Зоя Николаевна затихла, поняв, что борьба безполезна! Разбуженный тяжелыми шагами ребенок в колыбели проснулся и заплакал.
— Ребенка постыдитесь, — прошептала Зоя.
— Плевать! — сказал сердито Осетров и бросил Зою на постель.
— Спасите! — хотела крикнуть она, но в груди не было голоса. Темное забытье спустилось над Зоей…
XIX
13 декабря, вечером, Саблин получил приказ Государя Императора Армиям и Флоту, в котором говорилось о задачах и целях войны. Он читал и перечитывал его. В красивых благородных формах старого русского языка было сказано о твердом решении Государя в единении с народом продолжать войну до полной победы над врагом и о заветных русских целях этой войны: Константинополе, на котором должен снова воссиять православный русский крест, проливах, передаваемых России, и о полном отделении Польши от России и создании из нее свободного государства.
Этот приказ был ответом на речь Милюкова, сказанную в Думе в ноябре месяце и в тысячах экземплярах распространенную по фронту, это был благородный призыв к наступлению и победе. Саблин так и понял этот приказ. Он знал, что в соседнем корпусе шили белые балахоны, чтобы пользуясь зимою можно было ночью незаметно резать проволоку.
«Вот это, — подумал Саблин, действительно, повеяло весною!» Он решил сам прочесть этот приказ в резервной дивизии при возможно более торжественной обстановке и объяснить все значение его солдатам.

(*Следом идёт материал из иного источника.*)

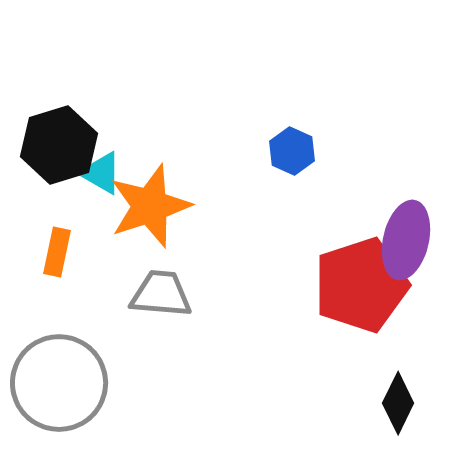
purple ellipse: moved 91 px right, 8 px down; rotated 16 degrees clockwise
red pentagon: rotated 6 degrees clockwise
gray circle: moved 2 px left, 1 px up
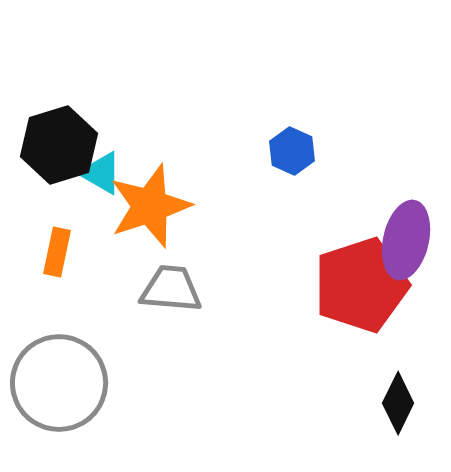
gray trapezoid: moved 10 px right, 5 px up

В резерве стояла не та дивизия, которою командовал генерал, не могущий отличить фокса от мопса, но та, которою командовал тихий старичок, бывший директор кадетского корпуса, и в которой первым полком командовал подполковник Козлов.

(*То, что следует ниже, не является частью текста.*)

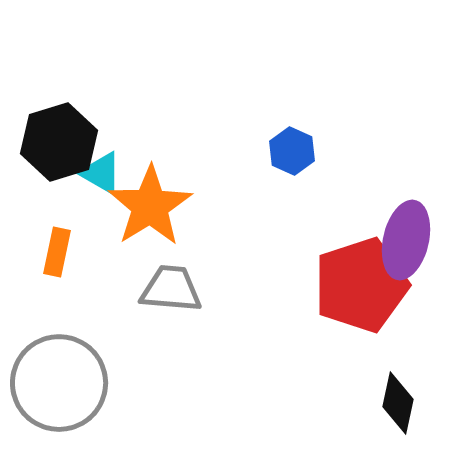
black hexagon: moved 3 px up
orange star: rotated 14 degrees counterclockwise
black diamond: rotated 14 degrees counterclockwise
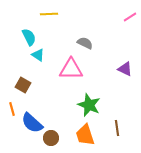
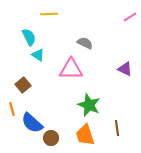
brown square: rotated 21 degrees clockwise
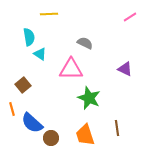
cyan semicircle: rotated 18 degrees clockwise
cyan triangle: moved 2 px right, 1 px up
green star: moved 7 px up
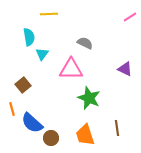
cyan triangle: moved 2 px right; rotated 32 degrees clockwise
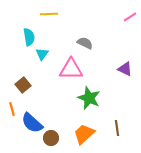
orange trapezoid: moved 1 px left, 1 px up; rotated 65 degrees clockwise
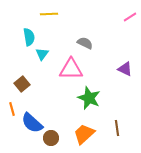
brown square: moved 1 px left, 1 px up
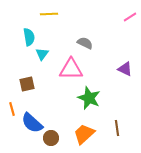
brown square: moved 5 px right; rotated 28 degrees clockwise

Утром 14 декабря дивизия собралась на обширной лесной прогалине, окруженной землянками полков. Ночью нападал густой рыхлый мягкий снег, в лесу было тихо, и говор строившихся людей и крики команд раздавались гулко. 812-й полк был отлично одет в новые, прекрасно пригнанные шинели и втягивался на свое место, блестя штыками туго подтянутых ружей. Другие полки за три месяца управления корпусом Саблина тоже приоделись и подтянулись. В двух полках уже появилась музыка, и музыканты продували свои трубы и согревали в перчатках мундштуки.
Саблин в сопровождении Давыдова и двух ординарцев, гусара и казака, красивым свободным галопом, ловко сидя на разжиревшей и игравшей на первом снегу Леде, подскакал к правому флангу взявшего на караул Морочненского полка и поздоровался с ним. Могучий крик четырех тысяч человек приветствовал его. Саблин, счастливый и довольный, шагом объехал полки. Его радовала выправка солдат, отчетливость приема, когда брали «на караул» и с «на караул» «к ноге», и более или менее чистая и однообразная одежда. Только одного человека в 814 полку Саблин нашел без погон, сдержался и лишь показал на него пальцем командиру полка. Разрумянившиеся на морозе, согревшиеся ходьбою по глубокому снегу люди смотрели весело. Их заинтересовало, почему вместо обычных занятий их собрали всех вместе для какого-то объявления, и у многих была затаенная мысль: уже не вышло ли как-нибудь замирения.
Саблин читал приказ по полкам. Он хотел, чтобы каждый солдат ясно слышал и понял каждое слово Государево.